Cecilia BEAUX (Philadelphia, 1855 - Gloucester, 1942) was an American painter, Portraitist, she was an authoritative exponent of American Impressionism. She went on to study in Paris, strongly influenced by two classical painters Tony Robert-Fleury and William-Adolphe Bouguereau, who avoided avant-garde movements. In turn, she resisted impressionism and cubism, remaining a strongly individual figurative artist.
Her style, however, invited comparisons with John Singer Sargent; at one exhibition, Bernard Berenson joked that her paintings were the best Sargents in the room. She could flatter her subjects without artifice, and showed great insight into character. Like her instructor William Sartain, she believed there was a connection between physical characteristics and behavioral traits.
Beaux became the first woman teacher at the Pennsylvania Academy of the Fine Arts. She was awarded a gold medal for lifetime achievement by the National Institute of Arts and Letters, and honoured by Eleanor Roosevelt as "the American woman who had made the greatest contribution to the culture of the world".
She was awarded a prize for The Last Days of Infancy, also known as Les Derniers jours d’enfance, in 1884. In 1887, while still living in the United States, she sent the painting to the Salon des Artistes Français in Paris.

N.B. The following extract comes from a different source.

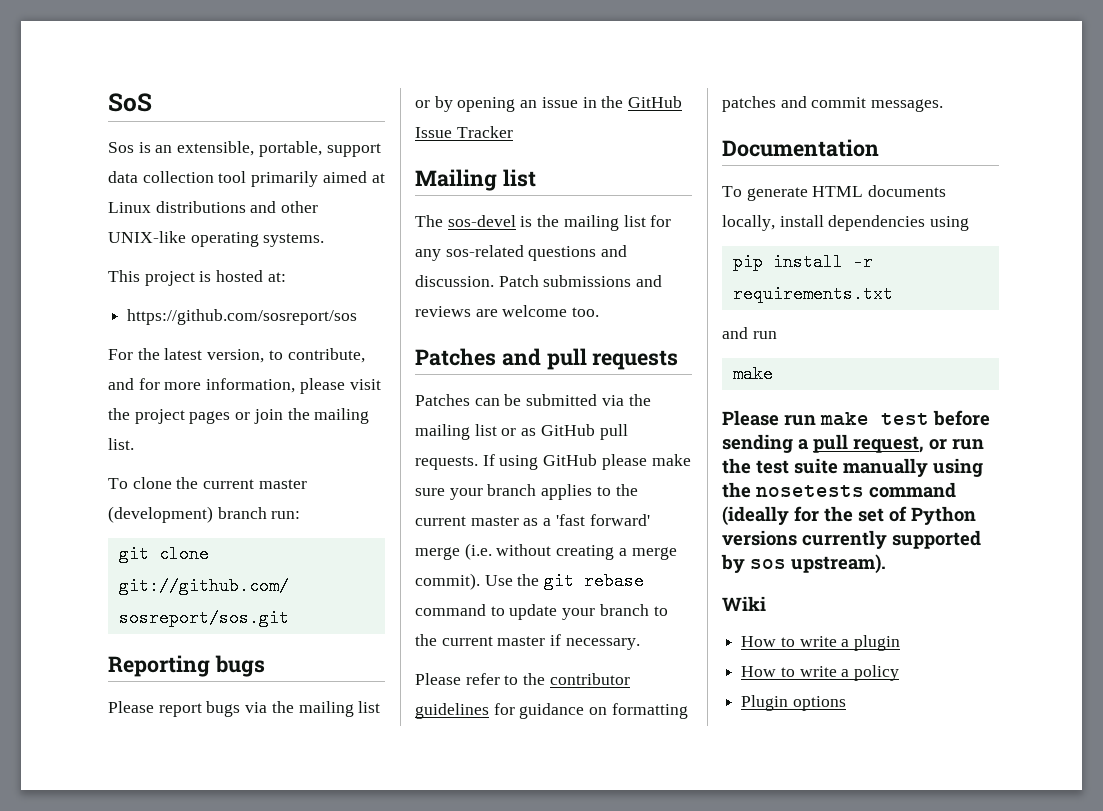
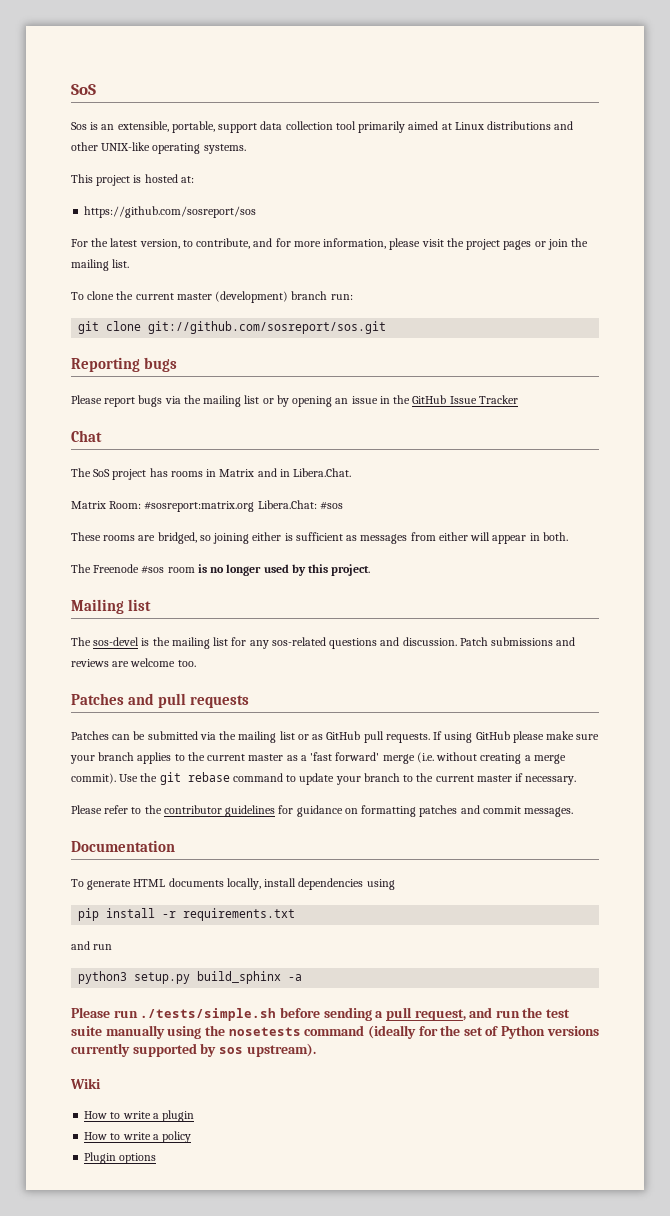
(513, 132) none -> [71,430,102,442] [71,468,352,480] [71,500,343,512] [71,532,568,544] [71,564,371,576] // Chat // The SoS project has rooms in Matrix and in Libera.Chat. // Matrix Room: #sosreport:matrix.org Libera.Chat: #sos // These rooms are bridged, so joining either is sufficient as messages from either will appear in both. // The Freenode #sos room is no longer used by this project.
[732,365,773,383] make -> [78,971,303,984] python3 setup.py build_sphinx -a
[820,412,929,426] make test -> [140,1008,277,1021] ./tests/simple.sh
[929,439,947,450] or -> [469,1007,493,1018] and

The favourable reception of her painting led her to travel to France in 1888 and 1889. In Paris she attended classes at the Académie Julian (she presented herself as a student of MM. W. Sartain, Bouguereau and T. Robert-Fleury in the booklet of the 1889 Salon des Artistes Français) and Académie Colarossi, but did not hide her dissatisfaction with their teachings. Back in Philadelphia she started a successful career as a portrait artist.